Еще в раннем детстве Лили поняла, что может как бы не существовать. Разве у нее не отобрали имя, чтобы заменить его на Лилиан Бертен? Так звали незнакомую девочку, которая покоилась на кладбище где-то во французской глубинке. Лили стала считать себя наполовину умершей. Ей, пожалуй, нравилось представлять могилу Лилиан Бертен с надгробьем, украшенным высеченными ангелочками и розами, слезы родителей во время похорон. Лилиан разделяла ее желания и влечения. Даже школьные учителя при перекличке не всегда замечали ее, сидящую в классе. Лили считалась прекрасным товарищем, умела хранить секреты, была любезной и улыбчивой. Она знала, что другие девочки считали ее бесцветной, но не глупышкой. Нет, не глупышкой. Лилиан Бертен была умницей-разумницей, открытой и прозрачной, как лед на берлинском озере в самый разгар зимы.

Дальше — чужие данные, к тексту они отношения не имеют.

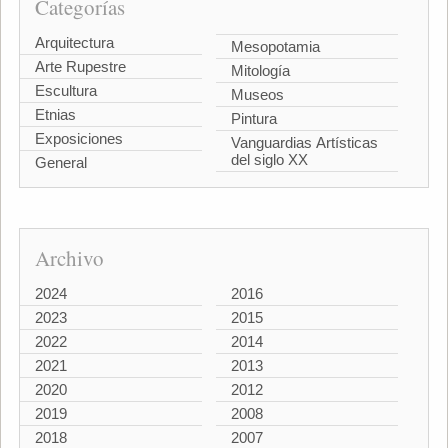
Categorías
Arquitectura
Mesopotamia
Arte Rupestre
Mitología
Escultura
Museos
Etnias
Pintura
Exposiciones
Vanguardias Artísticas
del siglo XX
General
Archivo
2024
2016
2023
2015
2022
2014
2021
2013
2020
2012
2019
2008
2018
2007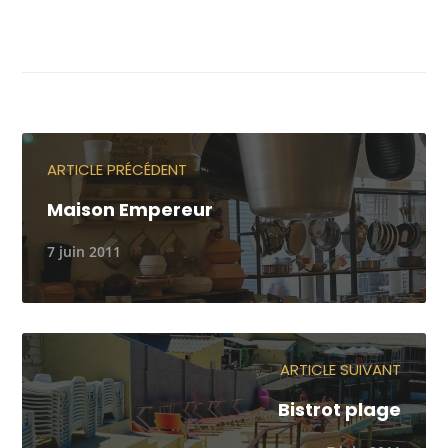
ARTICLE PRÉCÉDENT
Maison Empereur
7 juin 2011
ARTICLE SUIVANT
Bistrot plage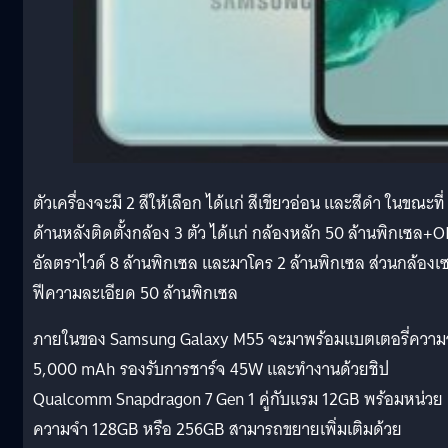
ตัวเครื่องจะมี 2 สีให้เลือก ได้แก่ สีเขียวอ่อน และสีดำ ในขณะที่
ด้านหลังติดตั้งกล้อง 3 ตัว ได้แก่ กล้องหลัก 50 ล้านพิกเซล+O
อัลตราไวด์ 8 ล้านพิกเซล และมาโคร 2 ล้านพิกเซล ส่วนกล้องเ
ฟีความละเอียด 50 ล้านพิกเซล
ภายในของ Samsung Galaxy M55 จะมาพร้อมแบตเตอรี่ความจ
5,000 mAh รองรับการชาร์จ 45W และทำงานด้วยชิป
Qualcomm Snapdragon 7 Gen 1 คู่กับแรม 12GB พร้อมหน่วย
ความจำ 128GB หรือ 256GB สามารถขยายเพิ่มเติมด้วย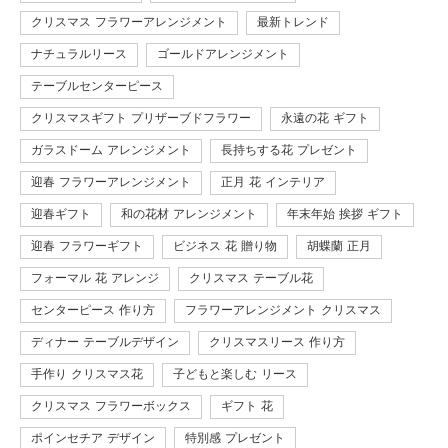
クリスマス フラワーアレンジメント
最新トレンド
ナチュラルリース
ゴールドアレンジメント
テーブルセンターピース
クリスマスギフト プリザーブドフラワー
永遠の花 ギフト
ガラスドーム アレンジメント
長持ちする花 プレゼント
迎春 フラワーアレンジメント
正月 花 インテリア
迎春ギフト
和の花材 アレンジメント
年末年始 挨拶 ギフト
迎春 フラワーギフト
ビジネス 花 贈り物
胡蝶蘭 正月
フォーマル 花 アレンジ
クリスマス テーブル花
センターピース 作り方
フラワーアレンジメント クリスマス
ディナー テーブルデザイン
クリスマスリース 作り方
手作り クリスマス花
子どもと楽しむ リース
クリスマス フラワーボックス
ギフト 花
ポインセチア デザイン
特別感 プレゼント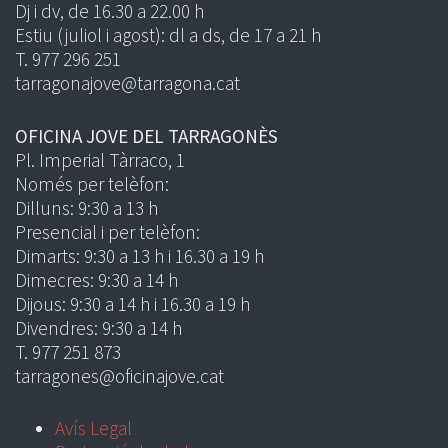
Dj i dv, de 16.30 a 22.00 h
Estiu (juliol i agost): dl a ds, de 17 a 21 h
T. 977 296 251
tarragonajove@tarragona.cat
OFICINA JOVE DEL TARRAGONÈS
Pl. Imperial Tàrraco, 1
Només per telèfon:
Dilluns: 9:30 a 13 h
Presencial i per telèfon:
Dimarts: 9:30 a 13 h i 16.30 a 19 h
Dimecres: 9:30 a 14 h
Dijous: 9:30 a 14 h i 16.30 a 19 h
Divendres: 9:30 a 14 h
T. 977 251 873
tarragones@oficinajove.cat
Avís Legal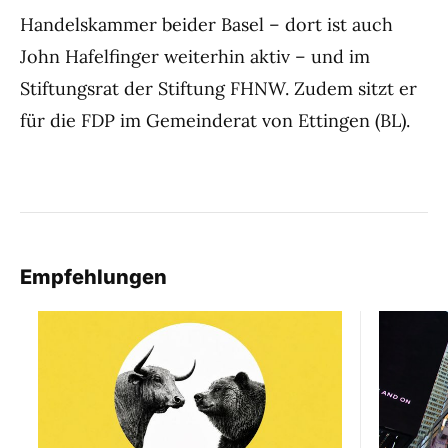
Handelskammer beider Basel – dort ist auch
John Hafelfinger weiterhin aktiv – und im
Stiftungsrat der Stiftung FHNW. Zudem sitzt er
für die FDP im Gemeinderat von Ettingen (BL).
Empfehlungen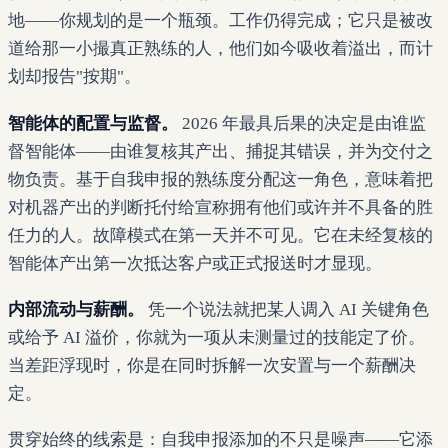
地——你规划的是一个瓶颈。工作仍得完成；它只是被改
道给那一小撮真正熟练的人，他们如今吸收着溢出，而计
划却报告"按期"。
智能体的配置与监督。
2026 年最具后果的决定是由谁监
督智能体——由谁复核其产出、捕捉其错误，并为交付之
物负责。基于自我申报的熟练度分配这一角色，意味着把
对机器产出的判断托付给宣称拥有他们或许并不具备的胜
任力的人。故障模式在第一天并不可见。它在未经复核的
智能体产出第一次抵达客户或正式报送时才显现。
内部流动与薪酬。
凭一个说法就把某人调入 AI 关键角色
或给予 AI 溢价，你就为一项从未测量过的技能定了价。
当差距浮现时，你是在同时拆解一次安置与一个薪酬决
定。
贯穿始终的线索是：自我申报添加的不只是噪声——它添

Она сильнее вжалась в сиденье. Хлопающие двери закрылись за последними зрителями, комментирующими фильм, о котором Лили уже и думать забыла. Лампочки мигнули и погасли. Хозяин кинотеатра старался экономить электричество. Лили осталась ждать в темноте. Через несколько минут зал наполнят новые зрители, потом перед фильмом на большом экране станут показывать кинохронику, и Лили снова увидит черно-белые кадры, раздирающие душу и заставляющие содрогаться. Эти кадры изображали горы истощенных тел, которые ковшами экскаваторов сбрасывали в громадные ямы; пепел в топках крематория; искаженные страданием лица людей-призраков — живых скелетов, бывших узников концлагерей, которых, словно кукол, поддерживали под руки военные.

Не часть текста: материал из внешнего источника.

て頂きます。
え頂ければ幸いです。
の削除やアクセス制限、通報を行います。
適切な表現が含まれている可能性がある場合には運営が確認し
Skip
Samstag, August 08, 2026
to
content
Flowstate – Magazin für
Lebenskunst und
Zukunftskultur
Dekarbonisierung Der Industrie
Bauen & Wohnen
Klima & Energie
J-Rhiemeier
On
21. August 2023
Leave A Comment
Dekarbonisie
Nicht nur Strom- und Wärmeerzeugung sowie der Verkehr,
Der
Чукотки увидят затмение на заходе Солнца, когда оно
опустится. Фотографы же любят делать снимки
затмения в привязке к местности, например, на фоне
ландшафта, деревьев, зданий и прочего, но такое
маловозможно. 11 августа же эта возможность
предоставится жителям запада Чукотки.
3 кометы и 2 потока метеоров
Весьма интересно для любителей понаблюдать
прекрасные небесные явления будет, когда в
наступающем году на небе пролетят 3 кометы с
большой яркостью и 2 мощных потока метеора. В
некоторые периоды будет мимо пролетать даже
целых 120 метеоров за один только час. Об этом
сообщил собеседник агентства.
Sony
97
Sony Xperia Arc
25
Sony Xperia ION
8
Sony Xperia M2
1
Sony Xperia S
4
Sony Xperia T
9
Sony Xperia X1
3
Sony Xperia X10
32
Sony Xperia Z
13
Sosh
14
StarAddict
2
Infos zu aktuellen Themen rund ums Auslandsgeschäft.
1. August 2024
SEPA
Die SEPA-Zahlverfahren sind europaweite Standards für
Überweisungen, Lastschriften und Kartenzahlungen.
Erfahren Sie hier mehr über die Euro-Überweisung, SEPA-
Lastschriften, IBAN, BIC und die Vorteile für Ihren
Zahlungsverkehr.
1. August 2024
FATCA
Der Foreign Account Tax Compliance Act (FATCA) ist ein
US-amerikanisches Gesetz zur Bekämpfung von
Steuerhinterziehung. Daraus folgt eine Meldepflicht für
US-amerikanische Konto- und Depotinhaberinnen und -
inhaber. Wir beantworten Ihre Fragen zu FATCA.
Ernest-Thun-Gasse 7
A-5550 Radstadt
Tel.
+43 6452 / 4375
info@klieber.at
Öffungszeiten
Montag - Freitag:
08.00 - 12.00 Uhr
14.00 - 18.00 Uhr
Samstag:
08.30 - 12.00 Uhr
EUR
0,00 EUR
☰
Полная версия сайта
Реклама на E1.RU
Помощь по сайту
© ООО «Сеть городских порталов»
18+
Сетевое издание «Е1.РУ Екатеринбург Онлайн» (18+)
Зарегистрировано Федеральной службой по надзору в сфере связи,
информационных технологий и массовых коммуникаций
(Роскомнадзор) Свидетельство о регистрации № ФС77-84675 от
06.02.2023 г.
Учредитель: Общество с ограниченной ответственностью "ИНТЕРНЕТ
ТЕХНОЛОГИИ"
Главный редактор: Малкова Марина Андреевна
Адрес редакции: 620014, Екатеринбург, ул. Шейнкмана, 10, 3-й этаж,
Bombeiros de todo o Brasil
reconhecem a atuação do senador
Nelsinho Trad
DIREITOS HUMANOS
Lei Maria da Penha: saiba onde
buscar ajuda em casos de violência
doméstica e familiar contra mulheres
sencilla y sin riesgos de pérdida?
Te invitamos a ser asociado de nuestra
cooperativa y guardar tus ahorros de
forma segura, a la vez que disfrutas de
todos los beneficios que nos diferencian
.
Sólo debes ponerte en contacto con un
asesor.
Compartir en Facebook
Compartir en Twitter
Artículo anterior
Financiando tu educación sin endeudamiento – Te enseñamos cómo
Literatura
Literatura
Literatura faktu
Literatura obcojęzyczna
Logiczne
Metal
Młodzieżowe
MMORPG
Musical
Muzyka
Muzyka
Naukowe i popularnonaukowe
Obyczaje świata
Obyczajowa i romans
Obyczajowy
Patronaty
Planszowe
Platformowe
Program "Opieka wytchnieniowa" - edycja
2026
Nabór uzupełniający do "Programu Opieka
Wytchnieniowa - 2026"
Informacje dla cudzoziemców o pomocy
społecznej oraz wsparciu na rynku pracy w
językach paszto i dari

Поэтому Лили не двигалась. Кадры кинохроники она помнила во всех подробностях. Она ходила в кино тайком от тети Ксении, которая пришла бы в ужас, узнав, как Лили проводит время и на что она тратит все свои карманные деньги плюс еще несколько франков, которые ей удалось стащить из портмоне своей покровительницы. Она украла эти деньги без всякого стыда. Она должна была смотреть эту кинохронику, снова и снова. Так же она пересматривала газеты и иллюстрированные журналы брата, которые он прятал в глубине шкафа, думая, что никто о них не знает. Фотографии гор мертвых тел часто можно было увидеть даже на афишах, расклеенных на стенах парижских домов. Она смотрела на них спокойно, не роняя ни слезинки. Она не чувствовала страха. Поначалу ее саму удивляла такая реакция. Разве у нее не должны были выворачиваться внутренности? Но нет. Поэтому она смотрела, анализировала, училась. И еще искала лицо своей матери среди этих обезображенных существ. В полной тишине. В нереальной тишине. В тишине, наполненной ненавистью и только одним желанием — отомстить.